All our technological designs are driven by a two-way interaction between end-users (MD’s and industry) and scientists/technology developers. As such, we are able to collaboratively invent products that accurately balance “needs” and “possibilities”. By adhering to this strategy many of our technologies have been translated to clinical use and have even made it to routine clinical care viz. ICG-^99mTc-nanocolloid and the miniaturized DROP-IN gamma probe.

Given the complexity of the human anatomy, one of our trade-marks is the incorporation of multiplexing abilities (meaning the integrated detection of different (imaging) signatures) in our technological innovations. Examples are the integrated use of radio- and fluorescent-labels (e.g., via bimodal or hybrid tracers and detectors) and the simultaneous employment of different fluorescent emissions (e.g., via fluorescence multiplexing). Alternative multiplexing routes are pursued through the theranostic integration of imaging and therapeutic strategies.

Technological impact assessment – image-guided interventions

As we develop technologies with the intent to positively impact healthcare, it is critical to assess how technologies reflect on the treatment received by the patient and the treatment provided by the medical professional . In essence this provides three measures for impact: 1) disease outcome, 2) number of complications, and 3) performance enhancement. Where the first two are long term measures that require extensive clinical follow up, the last measure can provide relatively short term feedback. Critically the latter can also be used to refine the design process of new chemical/medical technologies and as such helps strengthen the translational pipeline.

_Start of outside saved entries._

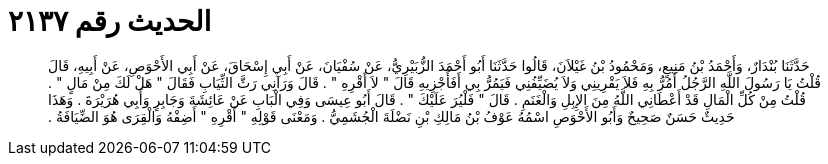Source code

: 
= الحديث رقم ٢١٣٧

[quote.hadith]
حَدَّثَنَا بُنْدَارٌ، وَأَحْمَدُ بْنُ مَنِيعٍ، وَمَحْمُودُ بْنُ غَيْلاَنَ، قَالُوا حَدَّثَنَا أَبُو أَحْمَدَ الزُّبَيْرِيُّ، عَنْ سُفْيَانَ، عَنْ أَبِي إِسْحَاقَ، عَنْ أَبِي الأَحْوَصِ، عَنْ أَبِيهِ، قَالَ قُلْتُ يَا رَسُولَ اللَّهِ الرَّجُلُ أَمُرُّ بِهِ فَلاَ يَقْرِينِي وَلاَ يُضَيِّفُنِي فَيَمُرُّ بِي أَفَأَجْزِيهِ قَالَ ‏"‏ لاَ أَقْرِهِ ‏"‏ ‏.‏ قَالَ وَرَآنِي رَثَّ الثِّيَابِ فَقَالَ ‏"‏ هَلْ لَكَ مِنْ مَالٍ ‏"‏ ‏.‏ قُلْتُ مِنْ كُلِّ الْمَالِ قَدْ أَعْطَانِي اللَّهُ مِنَ الإِبِلِ وَالْغَنَمِ ‏.‏ قَالَ ‏"‏ فَلْيُرَ عَلَيْكَ ‏"‏ ‏.‏ قَالَ أَبُو عِيسَى وَفِي الْبَابِ عَنْ عَائِشَةَ وَجَابِرٍ وَأَبِي هُرَيْرَةَ ‏.‏ وَهَذَا حَدِيثٌ حَسَنٌ صَحِيحٌ وَأَبُو الأَحْوَصِ اسْمُهُ عَوْفُ بْنُ مَالِكِ بْنِ نَضْلَةَ الْجُشَمِيُّ ‏.‏ وَمَعْنَى قَوْلِهِ ‏"‏ أَقْرِهِ ‏"‏ أَضِفْهُ وَالْقِرَى هُوَ الضِّيَافَةُ ‏.‏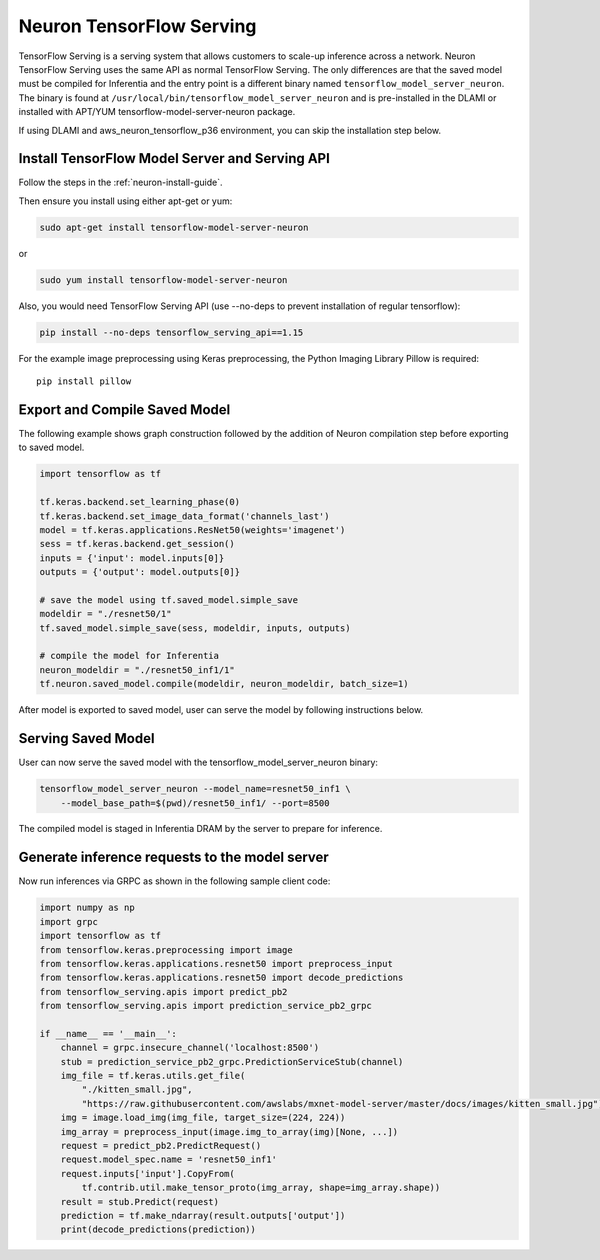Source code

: .. _tensorflow-serving:

Neuron TensorFlow Serving
=========================

TensorFlow Serving is a serving system that allows customers to scale-up
inference across a network. Neuron TensorFlow Serving uses the same API
as normal TensorFlow Serving. The only differences are that the saved
model must be compiled for Inferentia and the entry point is a different
binary named ``tensorflow_model_server_neuron``. The binary is found at
``/usr/local/bin/tensorflow_model_server_neuron`` and is pre-installed
in the DLAMI or installed with APT/YUM tensorflow-model-server-neuron
package.

If using DLAMI and aws_neuron_tensorflow_p36 environment, you can skip
the installation step below.

Install TensorFlow Model Server and Serving API
-----------------------------------------------

Follow the steps in the :ref:`neuron-install-guide`.

Then ensure you install using either apt-get or yum:

.. code:: bash

   sudo apt-get install tensorflow-model-server-neuron

or

.. code:: bash

   sudo yum install tensorflow-model-server-neuron

Also, you would need TensorFlow Serving API (use --no-deps to prevent
installation of regular tensorflow):

.. code:: bash

   pip install --no-deps tensorflow_serving_api==1.15

For the example image preprocessing using Keras preprocessing, the
Python Imaging Library Pillow is required:

::

   pip install pillow


Export and Compile Saved Model
------------------------------

The following example shows graph construction followed by the addition
of Neuron compilation step before exporting to saved model.

.. code:: python

   import tensorflow as tf

   tf.keras.backend.set_learning_phase(0)
   tf.keras.backend.set_image_data_format('channels_last')
   model = tf.keras.applications.ResNet50(weights='imagenet')
   sess = tf.keras.backend.get_session()
   inputs = {'input': model.inputs[0]}
   outputs = {'output': model.outputs[0]}

   # save the model using tf.saved_model.simple_save
   modeldir = "./resnet50/1"
   tf.saved_model.simple_save(sess, modeldir, inputs, outputs)

   # compile the model for Inferentia
   neuron_modeldir = "./resnet50_inf1/1"
   tf.neuron.saved_model.compile(modeldir, neuron_modeldir, batch_size=1)

After model is exported to saved model, user can serve the model by
following instructions below.

Serving Saved Model
-------------------

User can now serve the saved model with the
tensorflow_model_server_neuron binary:

.. code:: bash

   tensorflow_model_server_neuron --model_name=resnet50_inf1 \
       --model_base_path=$(pwd)/resnet50_inf1/ --port=8500

The compiled model is staged in Inferentia DRAM by the server to prepare
for inference.

Generate inference requests to the model server
-----------------------------------------------

Now run inferences via GRPC as shown in the following sample client
code:

.. code:: python

   import numpy as np
   import grpc
   import tensorflow as tf
   from tensorflow.keras.preprocessing import image
   from tensorflow.keras.applications.resnet50 import preprocess_input
   from tensorflow.keras.applications.resnet50 import decode_predictions
   from tensorflow_serving.apis import predict_pb2
   from tensorflow_serving.apis import prediction_service_pb2_grpc

   if __name__ == '__main__':
       channel = grpc.insecure_channel('localhost:8500')
       stub = prediction_service_pb2_grpc.PredictionServiceStub(channel)
       img_file = tf.keras.utils.get_file(
           "./kitten_small.jpg",
           "https://raw.githubusercontent.com/awslabs/mxnet-model-server/master/docs/images/kitten_small.jpg")
       img = image.load_img(img_file, target_size=(224, 224))
       img_array = preprocess_input(image.img_to_array(img)[None, ...])
       request = predict_pb2.PredictRequest()
       request.model_spec.name = 'resnet50_inf1'
       request.inputs['input'].CopyFrom(
           tf.contrib.util.make_tensor_proto(img_array, shape=img_array.shape))
       result = stub.Predict(request)
       prediction = tf.make_ndarray(result.outputs['output'])
       print(decode_predictions(prediction))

Building on our clinical trials in image-guided surgery, which started as early as 2009, together with i.e., our key clinical partners at the Netherlands Cancer Institute - Antoni van Leeuwenhoek Hospital, we have access to a wealth of long-term outcome data. This allows us to define how our image-guided surgery technologies reflect on the oncological outcome of patients and how they relate to surgical complications. For example, we have gathered evidence that ICG-^99mTc-nanocolloid and ^99mTc-PSMA I&S can improve outcomes, without causing a rise in complications.

To complement performance measures such as lesion detection rates, false positive, and false negative rates, we have started to use multiparametric kinematic analysis. Meaning we use digitized instrument movements to quantify how innovative image guidance approaches reflect on the surgical workflow. Not only does this approach enable us to identify how an imaging strategy alters surgical decision making, it also allows us to identify improvements in the surgical dexterity. Concepts that have thus far helped elucidate the relation between signal to background ratios and surgical decision making and the relation between modality design and surgical dexterity. Features that we use to come up with new chemical and engineering design strategies. At the same time, we see that some clinical experts actually underperform when applying high-end guidance technologies, a finding that warrants the initiation of technology specific surgical training programs.

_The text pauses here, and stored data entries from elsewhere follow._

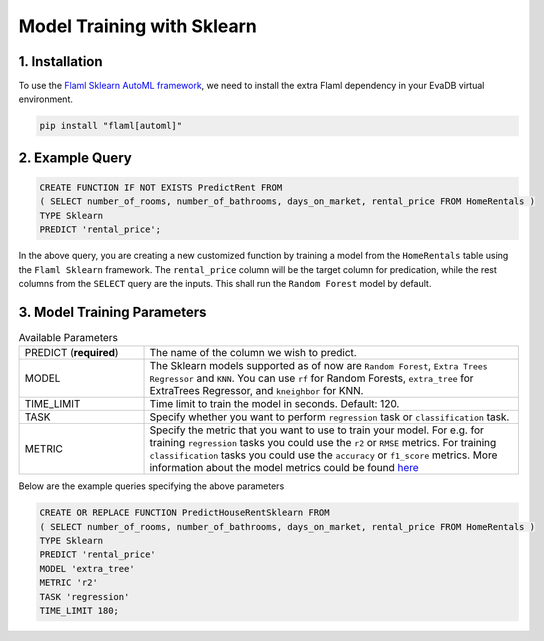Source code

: .. _sklearn:

Model Training with Sklearn
============================

1. Installation
---------------

To use the `Flaml Sklearn AutoML framework <https://microsoft.github.io/FLAML/docs/Examples/Integrate%20-%20Scikit-learn%20Pipeline/>`_, we need to install the extra Flaml dependency in your EvaDB virtual environment.

.. code-block:: bash

   pip install "flaml[automl]"

2. Example Query
----------------

.. code-block:: sql

   CREATE FUNCTION IF NOT EXISTS PredictRent FROM
   ( SELECT number_of_rooms, number_of_bathrooms, days_on_market, rental_price FROM HomeRentals )
   TYPE Sklearn
   PREDICT 'rental_price';

In the above query, you are creating a new customized function by training a model from the ``HomeRentals`` table using the ``Flaml Sklearn`` framework.
The ``rental_price`` column will be the target column for predication, while the rest columns from the ``SELECT`` query are the inputs.
This shall run the ``Random Forest`` model by default.

3. Model Training Parameters
----------------------------

.. list-table:: Available Parameters
   :widths: 25 75

   * - PREDICT (**required**)
     - The name of the column we wish to predict.
   * - MODEL
     - The Sklearn models supported as of now are ``Random Forest``, ``Extra Trees Regressor`` and ``KNN``.
       You can use ``rf`` for Random Forests, ``extra_tree`` for ExtraTrees Regressor, and ``kneighbor`` for KNN.
   * - TIME_LIMIT
     - Time limit to train the model in seconds. Default: 120.
   * - TASK
     - Specify whether you want to perform ``regression`` task or ``classification`` task.
   * - METRIC
     - Specify the metric that you want to use to train your model. For e.g. for training ``regression`` tasks you could
       use the ``r2`` or ``RMSE`` metrics. For training ``classification`` tasks you could use the ``accuracy`` or ``f1_score`` metrics.
       More information about the model metrics could be found `here <https://microsoft.github.io/FLAML/docs/Use-Cases/Task-Oriented-AutoML#optimization-metric>`_

Below are the example queries specifying the above parameters

.. code-block:: sql

   CREATE OR REPLACE FUNCTION PredictHouseRentSklearn FROM
   ( SELECT number_of_rooms, number_of_bathrooms, days_on_market, rental_price FROM HomeRentals )
   TYPE Sklearn
   PREDICT 'rental_price'
   MODEL 'extra_tree'
   METRIC 'r2'
   TASK 'regression'
   TIME_LIMIT 180;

Cell tracking for infectious diseases

Founded from our origins in the design of biomarker specific tracers, we set-out to explore cell-functionalization strategies. Here our aim is to support the implementation of game changing cell-based therapies. Vaccines for infectious diseases of global importance, amongst which malaria, is one of the key applications that we pursue herein (collaboration with prof. Meta Roestenberg; leiden University Center for Infectious Diseases LU-CID).

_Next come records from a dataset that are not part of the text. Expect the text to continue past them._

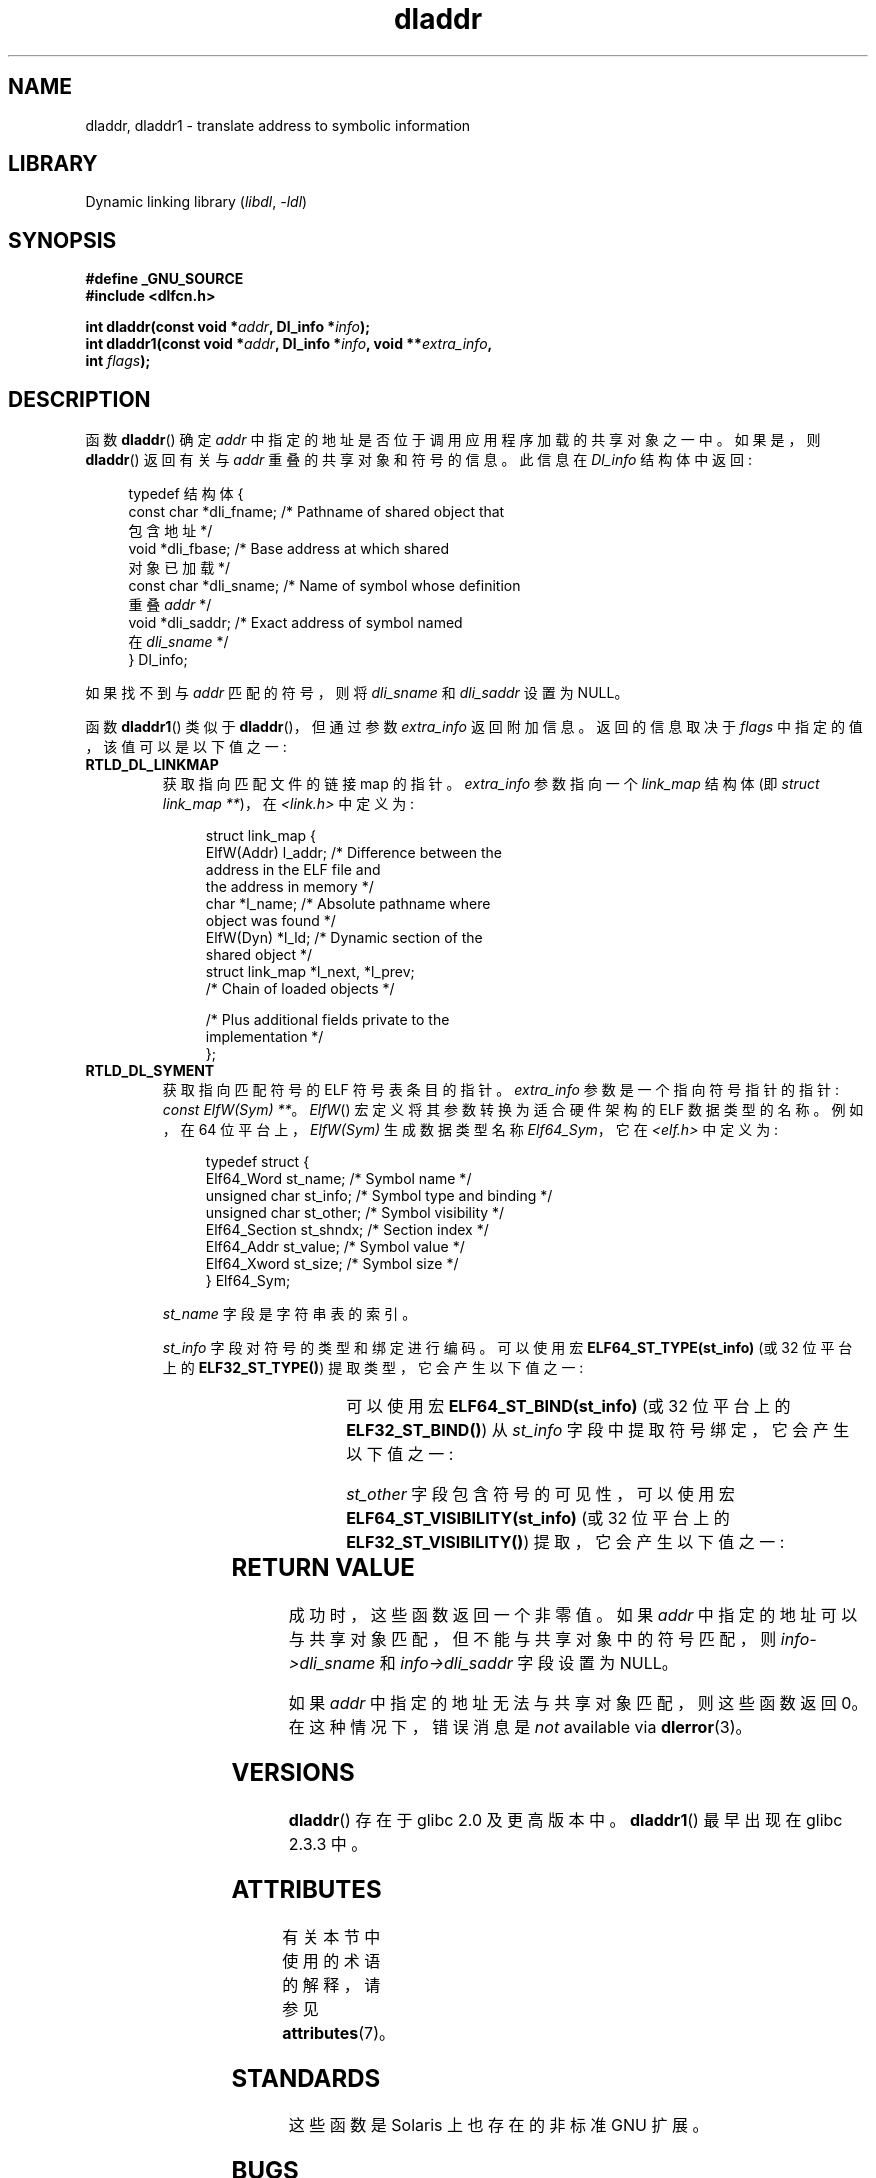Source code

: .\" -*- coding: UTF-8 -*-
'\" t
.\" Copyright (C) 2015 Michael Kerrisk <mtk.manpages@gmail.com>
.\" and Copyright (C) 2008 Petr Baudis <pasky@suse.cz> (dladdr caveat)
.\"
.\" SPDX-License-Identifier: Linux-man-pages-copyleft
.\"
.\"*******************************************************************
.\"
.\" This file was generated with po4a. Translate the source file.
.\"
.\"*******************************************************************
.TH dladdr 3 2023\-01\-07 "Linux man\-pages 6.03" 
.SH NAME
dladdr, dladdr1 \- translate address to symbolic information
.SH LIBRARY
Dynamic linking library (\fIlibdl\fP, \fI\-ldl\fP)
.SH SYNOPSIS
.nf
\fB#define _GNU_SOURCE\fP
\fB#include <dlfcn.h>\fP
.PP
\fBint dladdr(const void *\fP\fIaddr\fP\fB, Dl_info *\fP\fIinfo\fP\fB);\fP
\fBint dladdr1(const void *\fP\fIaddr\fP\fB, Dl_info *\fP\fIinfo\fP\fB, void **\fP\fIextra_info\fP\fB,\fP
\fB            int \fP\fIflags\fP\fB);\fP
.fi
.SH DESCRIPTION
函数 \fBdladdr\fP() 确定 \fIaddr\fP 中指定的地址是否位于调用应用程序加载的共享对象之一中。 如果是，则 \fBdladdr\fP()
返回有关与 \fIaddr\fP 重叠的共享对象和符号的信息。 此信息在 \fIDl_info\fP 结构体中返回:
.PP
.in +4n
.EX
typedef 结构体 {
    const char *dli_fname;  /* Pathname of shared object that
                               包含地址 */
    void       *dli_fbase;  /* Base address at which shared
                               对象已加载 */
    const char *dli_sname;  /* Name of symbol whose definition
                               重叠 \fIaddr\fP */
    void       *dli_saddr;  /* Exact address of symbol named
                               在 \fIdli_sname\fP */
} Dl_info;
.EE
.in
.PP
如果找不到与 \fIaddr\fP 匹配的符号，则将 \fIdli_sname\fP 和 \fIdli_saddr\fP 设置为 NULL。
.PP
函数 \fBdladdr1\fP() 类似于 \fBdladdr\fP()，但通过参数 \fIextra_info\fP 返回附加信息。 返回的信息取决于
\fIflags\fP 中指定的值，该值可以是以下值之一:
.TP 
\fBRTLD_DL_LINKMAP\fP
获取指向匹配文件的链接 map 的指针。 \fIextra_info\fP 参数指向一个 \fIlink_map\fP 结构体 (即 \fIstruct link_map\~**\fP)，在 \fI<link.h>\fP 中定义为:
.IP
.in +4n
.EX
struct link_map {
    ElfW(Addr) l_addr;  /* Difference between the
                           address in the ELF file and
                           the address in memory */
    char      *l_name;   /* Absolute pathname where
                           object was found */
    ElfW(Dyn) *l_ld;    /* Dynamic section of the
                           shared object */
    struct link_map *l_next, *l_prev;
                        /* Chain of loaded objects */

    /* Plus additional fields private to the
       implementation */
};
.EE
.in
.TP 
\fBRTLD_DL_SYMENT\fP
获取指向匹配符号的 ELF 符号表条目的指针。 \fIextra_info\fP 参数是一个指向符号指针的指针: \fIconst ElfW(Sym) **\fP。
\fIElfW\fP() 宏定义将其参数转换为适合硬件架构的 ELF 数据类型的名称。 例如，在 64 位平台上，\fIElfW(Sym)\fP 生成数据类型名称
\fIElf64_Sym\fP，它在 \fI<elf.h>\fP 中定义为:
.IP
.in +4n
.EX
typedef struct  {
    Elf64_Word    st_name;     /* Symbol name */
    unsigned char st_info;     /* Symbol type and binding */
    unsigned char st_other;    /* Symbol visibility */
    Elf64_Section st_shndx;    /* Section index */
    Elf64_Addr    st_value;    /* Symbol value */
    Elf64_Xword   st_size;     /* Symbol size */
} Elf64_Sym;
.EE
.in
.IP
\fIst_name\fP 字段是字符串表的索引。
.IP
\fIst_info\fP 字段对符号的类型和绑定进行编码。 可以使用宏 \fBELF64_ST_TYPE(st_info)\fP (或 32 位平台上的
\fBELF32_ST_TYPE()\fP) 提取类型，它会产生以下值之一:
.in +4n
.TS
lb lb
lb l.
Value	Description
STT_NOTYPE	Symbol type is unspecified
STT_OBJECT	Symbol is a data object
STT_FUNC	Symbol is a code object
STT_SECTION	Symbol associated with a section
STT_FILE	Symbol's name is filename
STT_COMMON	Symbol is a common data object
STT_TLS	Symbol is thread\-local data object
STT_GNU_IFUNC	Symbol is indirect code object
.TE
.in
.IP
可以使用宏 \fBELF64_ST_BIND(st_info)\fP (或 32 位平台上的 \fBELF32_ST_BIND()\fP) 从 \fIst_info\fP
字段中提取符号绑定，它会产生以下值之一:
.in +4n
.TS
lb lb
lb l.
Value	Description
STB_LOCAL	Local symbol
STB_GLOBAL	Global symbol
STB_WEAK	Weak symbol
STB_GNU_UNIQUE	Unique symbol
.TE
.in
.IP
\fIst_other\fP 字段包含符号的可见性，可以使用宏 \fBELF64_ST_VISIBILITY(st_info)\fP (或 32 位平台上的
\fBELF32_ST_VISIBILITY()\fP) 提取，它会产生以下值之一:
.in +4n
.TS
lb lb
lb l.
Value	Description
STV_DEFAULT	Default symbol visibility rules
STV_INTERNAL	Processor\-specific hidden class
STV_HIDDEN	Symbol unavailable in other modules
STV_PROTECTED	Not preemptible, not exported
.TE
.in
.SH "RETURN VALUE"
成功时，这些函数返回一个非零值。 如果 \fIaddr\fP 中指定的地址可以与共享对象匹配，但不能与共享对象中的符号匹配，则
\fIinfo\->dli_sname\fP 和 \fIinfo\->dli_saddr\fP 字段设置为 NULL。
.PP
.\" According to the FreeBSD man page, dladdr1() does signal an
.\" error via dlerror() for this case.
如果 \fIaddr\fP 中指定的地址无法与共享对象匹配，则这些函数返回 0。 在这种情况下，错误消息是 \fInot\fP available via
\fBdlerror\fP(3)。
.SH VERSIONS
\fBdladdr\fP() 存在于 glibc 2.0 及更高版本中。 \fBdladdr1\fP() 最早出现在 glibc 2.3.3 中。
.SH ATTRIBUTES
有关本节中使用的术语的解释，请参见 \fBattributes\fP(7)。
.ad l
.nh
.TS
allbox;
lbx lb lb
l l l.
Interface	Attribute	Value
T{
\fBdladdr\fP(),
\fBdladdr1\fP()
T}	Thread safety	MT\-Safe
.TE
.hy
.ad
.sp 1
.SH STANDARDS
这些函数是 Solaris 上也存在的非标准 GNU 扩展。
.SH BUGS
有时，传递给 \fBdladdr\fP() 的函数指针可能会让您大吃一惊。 在某些体系结构 (特别是 i386 和 x86\-64)
上，\fIdli_fname\fP 和 \fIdli_fbase\fP 可能最终会指向您从中调用 \fBdladdr\fP()
的对象，即使用作参数的函数应该来自动态链接库。
.PP
问题在于，函数指针仍将在编译时解析，但仅指向原始对象的 \fIplt\fP (过程链接表) 部分 (在要求动态链接器解析符号后调度调用)。
要解决这个问题，您可以尝试将代码编译为与位置无关的: 这样，编译器就无法再在编译时准备指针，\fBgcc\fP(1) 将生成仅从 \fIgot\fP
(全局偏移量表) 加载最终符号地址的代码) 在运行时传递给 \fBdladdr\fP() 之前。
.SH "SEE ALSO"
\fBdl_iterate_phdr\fP(3), \fBdlinfo\fP(3), \fBdlopen\fP(3), \fBdlsym\fP(3), \fBld.so\fP(8)
.PP
.SH [手册页中文版]
.PP
本翻译为免费文档；阅读
.UR https://www.gnu.org/licenses/gpl-3.0.html
GNU 通用公共许可证第 3 版
.UE
或稍后的版权条款。因使用该翻译而造成的任何问题和损失完全由您承担。
.PP
该中文翻译由 wtklbm
.B <wtklbm@gmail.com>
根据个人学习需要制作。
.PP
项目地址:
.UR \fBhttps://github.com/wtklbm/manpages-chinese\fR
.ME 。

Using unique chemical strategies, we essentially ‘hijack’ live cells and alter their therapeutic function. Our role in these efforts revolves around the chemical modification of cells to allow for: 1) functionalization via, e.g., pre-targeting, 2) image-guided delivery, and 3) enhanced therapeutic potency. For example, we use molecular imaging strategies and matching image processing software to elucidate the skin- invasion and subsequent whole-body biodistribution of malaria parasites, cercaria, and hookworms. Subsequently, the biological insights (i.e., biodistribution and kinematics) obtained from these studies are being used to come up with innovative new vaccine designs. In these designs we explore a.o. supramolecular functionalization strategies to load live-attenuated parasites with a combination of diagnostic and therapeutic labels that trigger a controlled immune response.